As a rule of thumb, it’s better to declare dimension relationships to the greatest extent through the read
statements rather than to rely on the by at
options. Not only does Envision have built-in integrity checks, but the code tends to be more concise and more readable, especially when the pairing ends-up being repeated numerous times in the script.
Multiple dimensions can also be referenced. Let’s revisit the script introduced above with a third table named Colors
exported to a third file as well with:
table Products = with
[| as Product, as Price |]
[| "shirt", 10.50 |]
[| "pants", 15.00 |]
[| "hat", 5.25 |]
table Colors = with
[| as Color |]
[| "black" |]
[| "blue" |]
[| "pink" |]
[| "white" |]
table Variants = with
[| as Product, as Color |]
[| "shirt", "white" |]
[| "shirt", "pink" |]
[| "pants", "blue" |]
[| "pants", "black" |]
[| "hat", "red" |]
write Products as "/sample/products.csv" with
Product = Products.Product
Price = Products.Price
write Colors as "/sample/colors.csv" with
Color = Colors.Color
write Variants as "/sample/variants.csv" with
Product = Variants.Product
Color = Variants.Color
These three files can be loaded with with the following script:
read "/sample/products.csv" as Products[product] with
"Product" as product : text
Price : number
read "/sample/colors.csv" as Colors[color] with
"Color" as color : text
read "/sample/variants.csv" as Variants expect [product, color] with
"Product" as product : text
"Color" as color : text
Products.Colors = distinct(Variants.color)

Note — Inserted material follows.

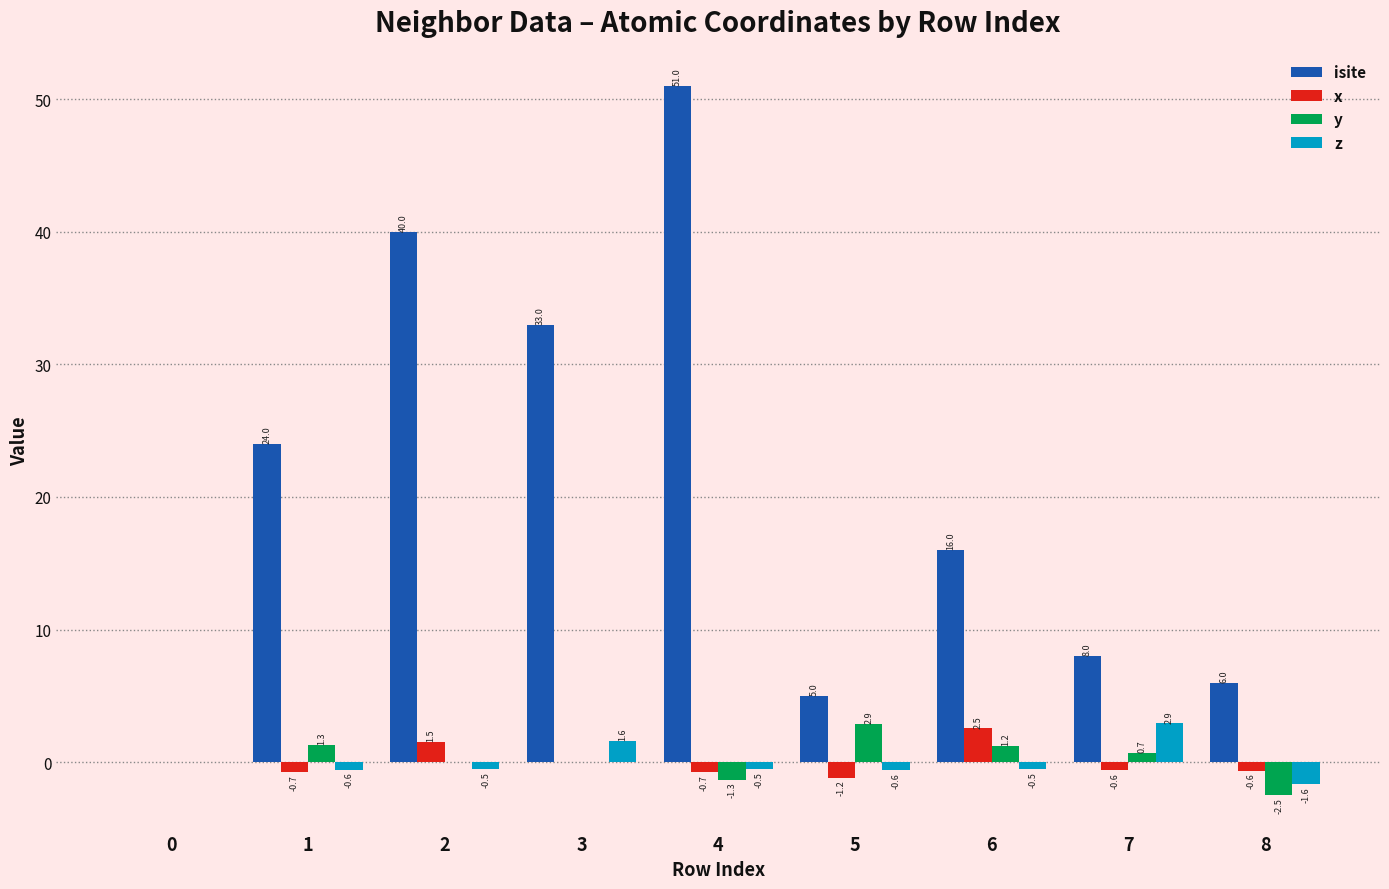

Is the value of z at 8 greater than the value of isite at 6?

No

Colors.Products = distinct(Variants.product)
show table "Color per Product" a1b3 with
product
Products.Colors
show table "Product per Color" c1d3 with
color
Colors.Products
The tables Products
and Colors
both declare a primary dimension, product
and color
. The table Variants
declare those two dimensions as foreign dimensions, using the comma (,
) as the delimiter within the brackets [
and ]
. The Variants
table benefits from two natural joins, illustrated by the respective definitions of Products.Color
- counting the number of distinct colors for every product - and of Colors.Products
- counting the number of distinct products for every color.
Any arbitrary number of foreign dimensions can be declared after the expect
keyword following the syntax [dim1, dim2, dim3, ..]
. Every referenced dimension generates a broadcast relationship between the two tables, and also ensures - at runtime - that all the values are found in their corresponding matching dimension.
The declarations of the primary dimensions must precede any use of the same dimension as a secondary dimension.
As a final note on dimensions, it is also possible to declare a primary dimension that does not match any of the columns declared by the read
statement.
read "/sample/products.csv" as Products[id] with
Product : text
Price : number
The primary dimension id
does not match any column, and ends up being automatically generated with one unique identifier per line in the original file. The datatype of id
is ordinal
, which is an intentionally opaque type that does not offer much by way of syntax in Envision.